[コメント] 拳闘屋キートン(1926/米)
原題“Battling Butler”が名指す対象は、云うまでもなくまずここに登場する拳闘王者であり、延いては彼に成り済ます羽目になるバスター・キートンだが、さらには「戦う執事」すなわちスニッツ・エドワーズをも含むだろう。ここでエドワーズが担う笑いの比重はかつてのジョー・ロバーツ以上に大きい。

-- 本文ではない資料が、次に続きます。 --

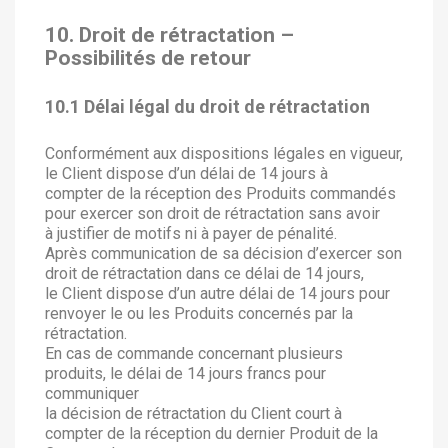
10. Droit de rétractation –
Possibilités de retour
10.1 Délai légal du droit de rétractation
Conformément aux dispositions légales en vigueur,
le Client dispose d’un délai de 14 jours à
compter de la réception des Produits commandés
pour exercer son droit de rétractation sans avoir
à justifier de motifs ni à payer de pénalité.
Après communication de sa décision d’exercer son
droit de rétractation dans ce délai de 14 jours,
le Client dispose d’un autre délai de 14 jours pour
renvoyer le ou les Produits concernés par la
rétractation.
En cas de commande concernant plusieurs
produits, le délai de 14 jours francs pour
communiquer
la décision de rétractation du Client court à
compter de la réception du dernier Produit de la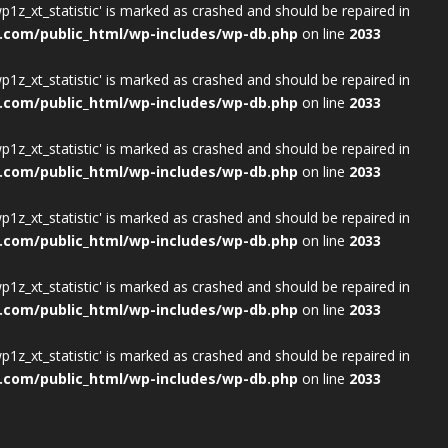
wp1z_xt_statistic' is marked as crashed and should be repaired in
.com/public_html/wp-includes/wp-db.php
on line
2033
wp1z_xt_statistic' is marked as crashed and should be repaired in
.com/public_html/wp-includes/wp-db.php
on line
2033
wp1z_xt_statistic' is marked as crashed and should be repaired in
.com/public_html/wp-includes/wp-db.php
on line
2033
wp1z_xt_statistic' is marked as crashed and should be repaired in
.com/public_html/wp-includes/wp-db.php
on line
2033
wp1z_xt_statistic' is marked as crashed and should be repaired in
.com/public_html/wp-includes/wp-db.php
on line
2033
wp1z_xt_statistic' is marked as crashed and should be repaired in
.com/public_html/wp-includes/wp-db.php
on line
2033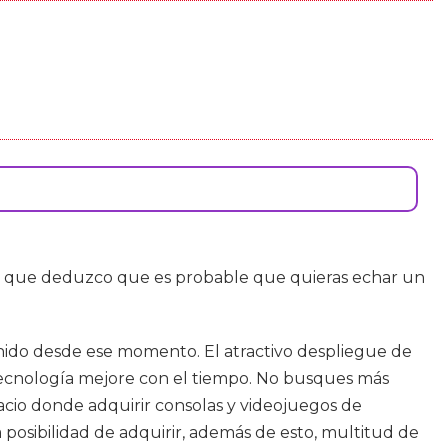
o que deduzco que es probable que quieras echar un
nido desde ese momento. El atractivo despliegue de
tecnología mejore con el tiempo. No busques más
cio donde adquirir consolas y videojuegos de
 posibilidad de adquirir, además de esto, multitud de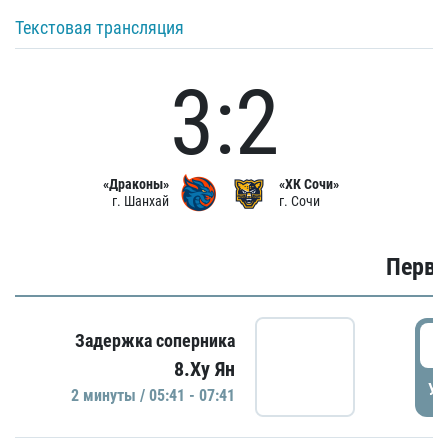
Текстовая трансляция
3:2
«Драконы»
«ХК Сочи»
г. Шанхай
г. Сочи
Первы
0
Задержка соперника
8.Ху Ян
УД
2 минуты / 05:41 - 07:41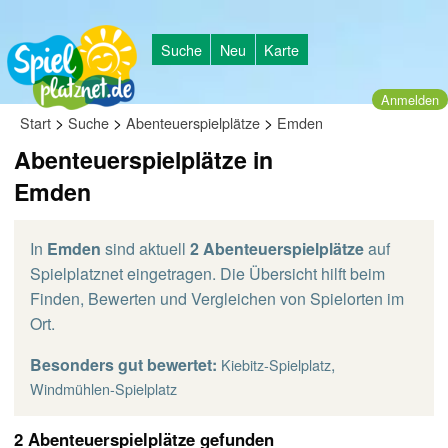
Suche
Neu
Karte
Anmelden
>
>
>
Start
Suche
Abenteuerspielplätze
Emden
Abenteuerspielplätze in
Emden
In
Emden
sind aktuell
2 Abenteuerspielplätze
auf
Spielplatznet eingetragen. Die Übersicht hilft beim
Finden, Bewerten und Vergleichen von Spielorten im
Ort.
Besonders gut bewertet:
,
Kiebitz-Spielplatz
Windmühlen-Spielplatz
2 Abenteuerspielplätze gefunden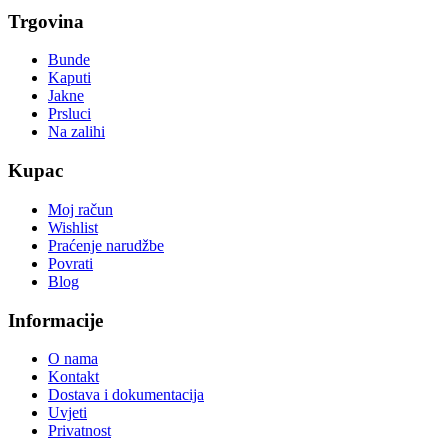
Trgovina
Bunde
Kaputi
Jakne
Prsluci
Na zalihi
Kupac
Moj račun
Wishlist
Praćenje narudžbe
Povrati
Blog
Informacije
O nama
Kontakt
Dostava i dokumentacija
Uvjeti
Privatnost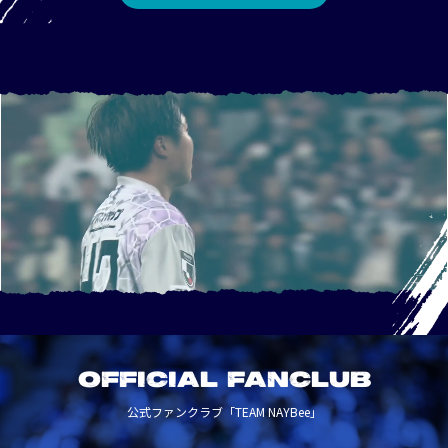
OFFICIAL FANCLUB
公式ファンクラブ「TEAM NAYBee」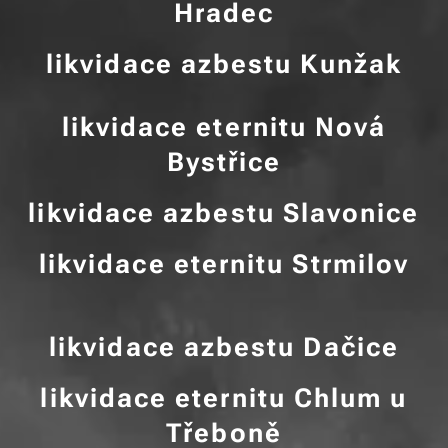
Hradec
likvidace azbestu Kunžak
likvidace eternitu Nová
Bystřice
likvidace azbestu Slavonice
likvidace eternitu Strmilov
likvidace azbestu Dačice
likvidace eternitu Chlum u
Třeboně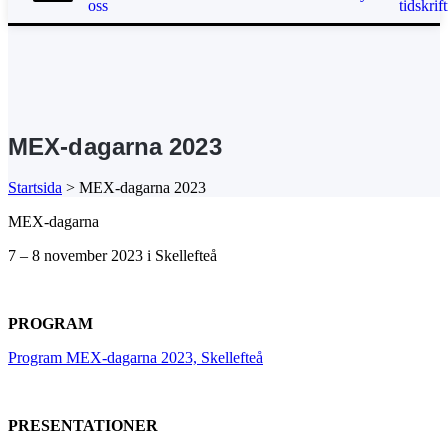
oss
tidskrift
MEX-dagarna 2023
Startsida
>
MEX-dagarna 2023
MEX-dagarna
7 – 8 november 2023 i Skellefteå
PROGRAM
Program MEX-dagarna 2023, Skellefteå
PRESENTATIONER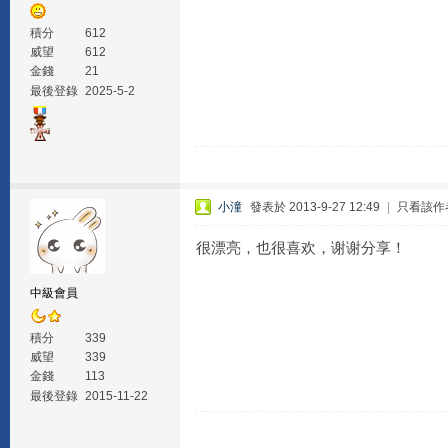
積分
612
威望
612
金錢
21
最後登錄
2025-5-2
小潼
發表於 2013-9-27 12:49
|
只看該作
很漂亮，也很喜欢，谢谢分享！
中級會員
積分
339
威望
339
金錢
113
最後登錄
2015-11-22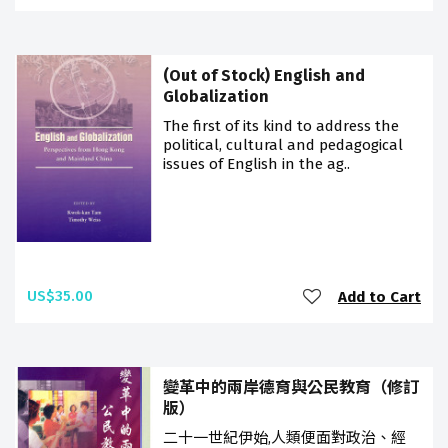
(Out of Stock) English and
Globalization
The first of its kind to address the
political, cultural and pedagogical
issues of English in the ag..
US$35.00
Add to Cart
變革中的兩岸德育與公民教育（修訂
版）
二十一世紀伊始,人類便面對政治、經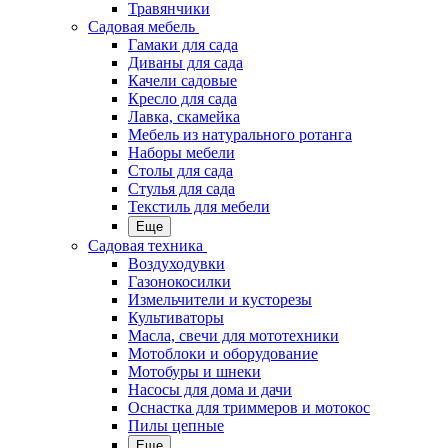
Травянчики
Садовая мебель
Гамаки для сада
Диваны для сада
Качели садовые
Кресло для сада
Лавка, скамейка
Мебель из натурального ротанга
Наборы мебели
Столы для сада
Стулья для сада
Текстиль для мебели
Еще
Садовая техника
Воздуходувки
Газонокосилки
Измельчители и кусторезы
Культиваторы
Масла, свечи для мототехники
Мотоблоки и оборудование
Мотобуры и шнеки
Насосы для дома и дачи
Оснастка для триммеров и мотокос
Пилы цепные
Еще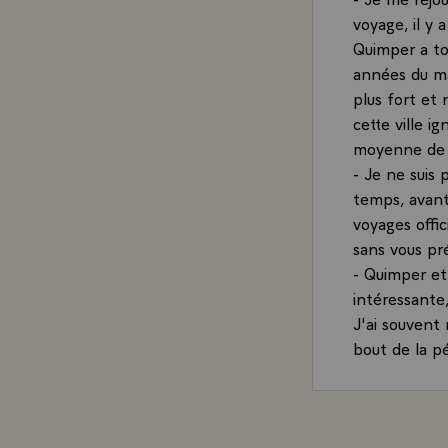
voyage, il y 
Quimper a to
années du ma
plus fort et 
cette ville i
moyenne de F
- Je ne suis 
temps, avant 
voyages offic
sans vous pré
- Quimper et
intéressante
J'ai souvent
bout de la pén
d'être servi 
Il faut pouvo
point de vue
Vous avez là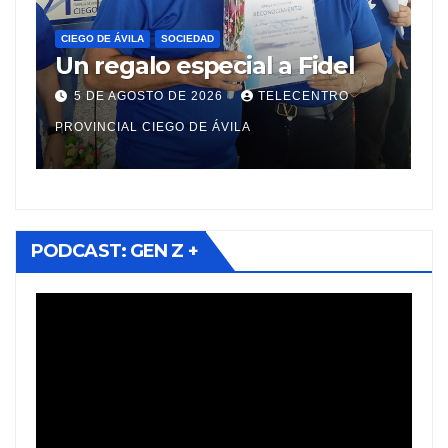
CIEGO DE ÁVILA
DESTACADA
ECONOMÍA
C
Ciego de Ávila implementa
B
Estrategias de Desarrollo
i
Municipal en sus diez
a
5 DE AGOSTO DE 2026
TELECENTRO
territorios
e
PROVINCIAL CIEGO DE ÁVILA
PR
PODCAST: GEN Z +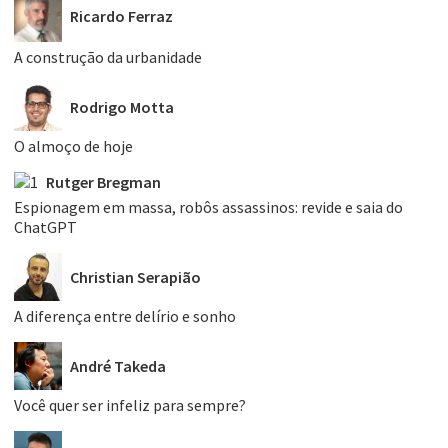
Ricardo Ferraz
A construção da urbanidade
Rodrigo Motta
O almoço de hoje
Rutger Bregman
Espionagem em massa, robôs assassinos: revide e saia do
ChatGPT
Christian Serapião
A diferença entre delírio e sonho
André Takeda
Você quer ser infeliz para sempre?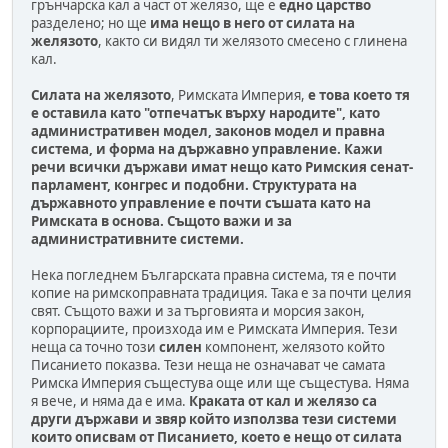
грънчарска кал а част от желязо, ще е
едно царство
разделено; но ще
има нещо в него от силата на
желязото
, както си видял ти желязото смесено с глинена
кал.
Силата на желязото
, Римската Империя,
е това което тя
е оставила като "отпечатък върху народите", като
административен модел, законов модел и правна
система, и форма на държавно управление. Кажи
речи всички държави имат нещо като Римския сенат-
парламент, конгрес и подобни. Структурата на
държавното управление е почти съшата като на
Римската в основа. Същото важи и за
административните системи.
Нека погледнем Българската правна система, тя е почти
копие на римскоправната традиция. Така е за почти целия
свят. Същото важи и за търговията и морсия закон,
корпорациите, произхода им е Римската Империя. Тези
неща са точно този
силен
компонент, желязото който
Писанието показва. Тези неща не означават че самата
Римска Империя същестува още или ще същестува. Няма
я вече, и няма да е има.
Краката от кал и желязо са
други държави и звяр който използва тези системи
които описвам от Писанието, което е нещо от силата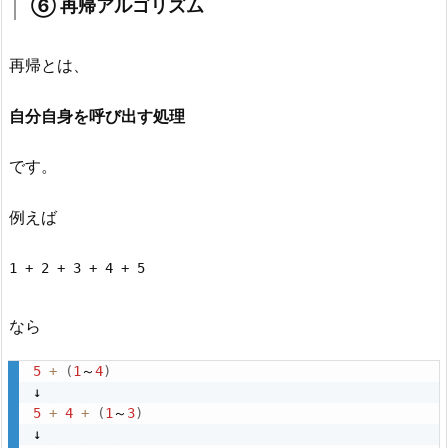
⑥ 再帰アルゴリズム
再帰とは、
自分自身を呼び出す処理
です。
例えば
1 + 2 + 3 + 4 + 5
なら
5
+
(
1
～
4
)
5
+
4
+
(
1
～
3
)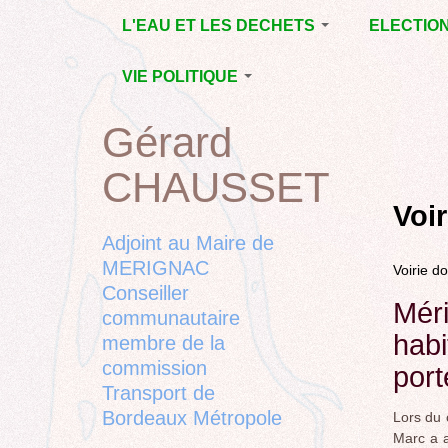
Jump
L'EAU ET LES DECHETS
ELECTIO
to
navigation
ECONOMIE D’EAU,
MUNICIPAL
VIE POLITIQUE
SAGE, SÉCHERESSE
DÉPARTEM
LA GESTION DES
L’ACTION POLITIQUE À
2015
Gérard
Back
DECHETS
MÉRIGNAC
MUNICIPAL
to
CONTRAT DE L'EAU,
BORDEAUX
CHAUSSET
top
RUBRIQUE
Back
POLLUTIONS
METROPOLE
CHANTIER 
to
Voi
DIVERSES
EMPLOI, SOLIDARITES
COMPLETE
top
Adjoint au Maire de
ELECTIONS,
MERIGNAC
Voirie d
RUBRIQUES
Conseiller
DIVERSES, PETITES
Méri
PHRASES..
communautaire
habi
membre de la
commission
port
Transport de
Bordeaux Métropole
Lors du 
Marc a a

キートンの共演者として真っ先に思い浮かぶのは、ヒロインたちや独り立ち以前の相方ロスコー・アーバックルを除けばジョー・ロバーツしかいないだろう(実父ジョー・キートンとの共演も少なからずありますが、意外と印象はさほど強くなかったりします)。しかし、ほしいままに暴力を振るう容貌魁偉のロバーツは、自らで笑いを完結させるというよりも、もっぱらキートンのリアクションを引き出すことで笑いを生産する装置的存在だった。
一方でこのエドワーズは、キートンが拳闘王者であると勝手に偽るなど物語の推進力として働くと同時に、その度を越した執事ぶりでもって私たちを笑わせる。それはロバーツの振舞いが象徴するような純スラップスティックとは位相を異にするいささか言語的な(?)笑いかもしれないが、ともかくキートン映画への新たな笑いの供給源となっている。この大役の抜擢はおそらく『キートンのセブン・チャンス』での仕事ぶりが認められてのことだろう。引き続きキートン・フィルモグラフィのメドレー的佳品『キートンのカレッジ・ライフ』においても、劇にアクセントを加える役どころを与えられることになる。